Quoted text:
- - - - -

However, the doctor’s experimental remedy for Sherlock’s “traumatic neurasthenia,” namely, an injected solution of cocaine, will dog him throughout his life, first as blessing, and then as a persistent and secret curse. But here, in the beginning, it served its purpose, suppressing his anxiety and panic attacks, while fueling his intellectual excitement: “Sherlock’s loquaciousness [on the train with Mycroft for a holiday] varied as the influence of the drug varied, fading out as it did. His true nature lay somewhere between the extremes” (p. 113).
The novel hits its stride as Sherlock barely begins to find his, as a new member of Sidney Sussex College, which is pictured in foreboding darkness on the book’s attractive cover. And darkness is surely still haunting Sherlock as he begins his studies in mathematics, living out of college in private rooms. His panic attacks can still be triggered by anything that reminds him of Violet’s death (such as an early snowfall) or unduly taxes his nerves. Fortunately, he has a capable and devoted companion in young Jonathan Beckwith, who accompanies his charge to Cambridge as servant, as fencing pupil and partner (when Sherlock is strong enough), but above all as Sherlock’s only friend, besides Dr. Mackenzie, for many months of self-imposed isolation. (Jonathan is so engaging and colorful a character that Cypser has announced plans for another mystery trilogy from his point of view.)

- - - - -

Data entries:
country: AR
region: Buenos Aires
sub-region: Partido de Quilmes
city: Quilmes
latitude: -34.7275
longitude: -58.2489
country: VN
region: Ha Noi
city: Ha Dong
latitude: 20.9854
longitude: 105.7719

- - - - -

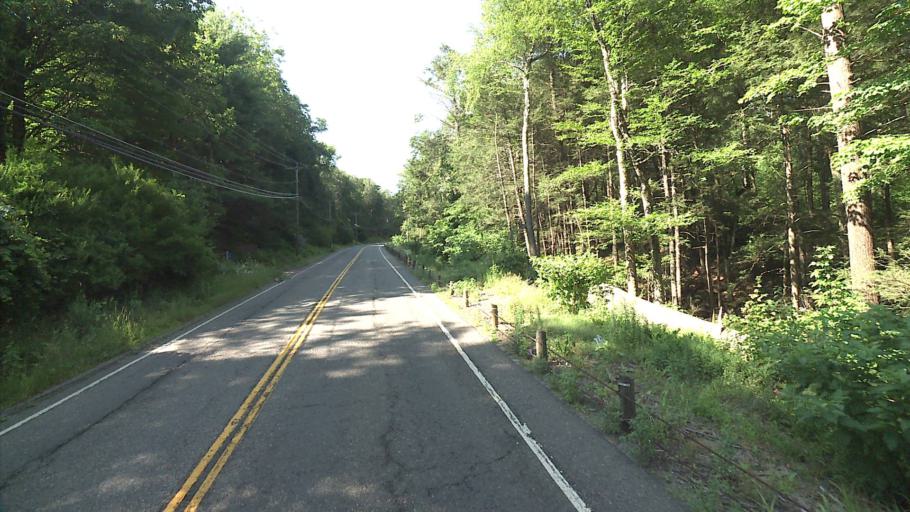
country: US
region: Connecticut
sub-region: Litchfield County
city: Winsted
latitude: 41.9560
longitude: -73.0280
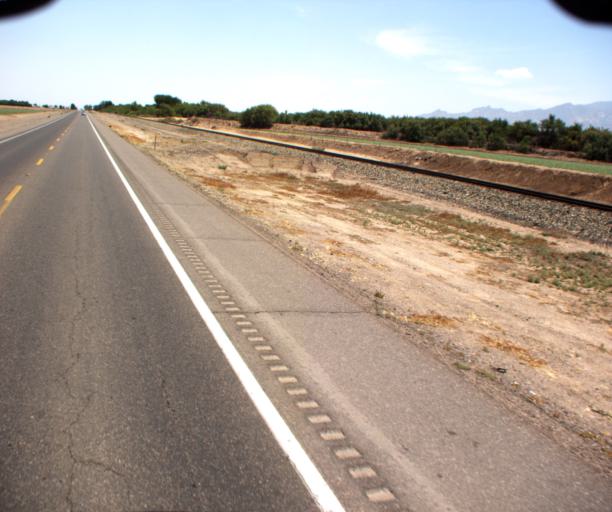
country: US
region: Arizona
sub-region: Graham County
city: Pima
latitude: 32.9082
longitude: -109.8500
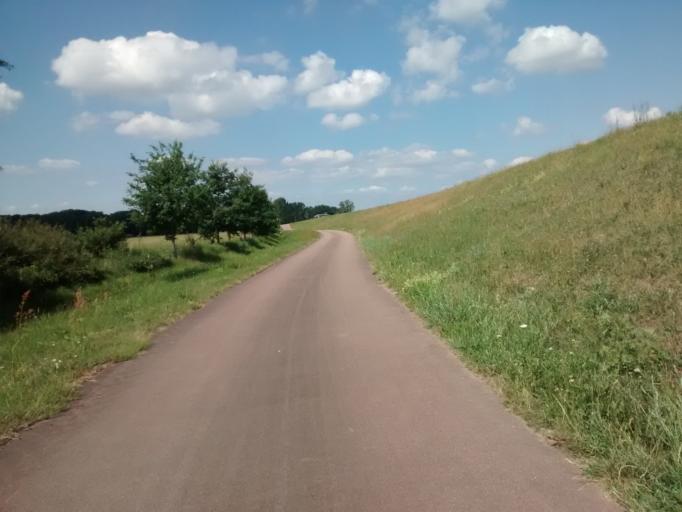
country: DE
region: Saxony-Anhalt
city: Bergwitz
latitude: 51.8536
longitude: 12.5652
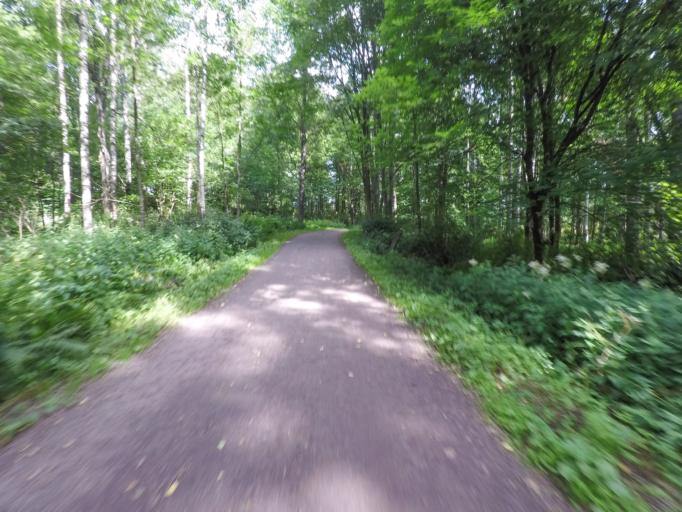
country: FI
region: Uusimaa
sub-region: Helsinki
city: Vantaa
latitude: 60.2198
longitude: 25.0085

- - - - -

Directions:
• a. According to the Sherlock passage, why did the injected cocaine serve its purpose at the beginning? Answer in one to three sentences.
• b. Carry on the Sherlock passage from its last sentence.
The items are not needed for anything here.

Answers per task:
• a. At first the cocaine suppressed Sherlock's anxiety and panic attacks. It also fueled his intellectual excitement.

• b.
Ironically, Sherlock’s first close friendship at university, with classmate Victor Trevor, begins quite unpromisingly with a dangerous bite from Trevor’s dog. (We also glimpse the aloof Reginald Musgrave and his coolness to Holmes.) But the friendship with Victor develops rapidly during Sherlock’s convalescence; he visits daily and introduces Sherlock to pipe-smoking, which incidentally provides a stimulant and practical alternative to cocaine. At this point, Cypser deftly interpolates her own retelling of “The Adventure of the Gloria Scott” from the Conan Doyle canon; as it is told retrospectively by Holmes, this account intersects with the chronology of Cypser’s story of Holmes’s university days. While he spends a holiday with Victor Trevor and Trevor’s father, events precipitate his first solution of a mystery, one calling forth the unique observational and deductive skills he has already demonstrated casually to the amazement of his classmates. But the stakes soon rise to life and death, and Holmes begins to see—as he later affirms—“perhaps I’m not your average man.” He is destined to pursue no average calling but to create his own profession, as the world’s first consulting detective.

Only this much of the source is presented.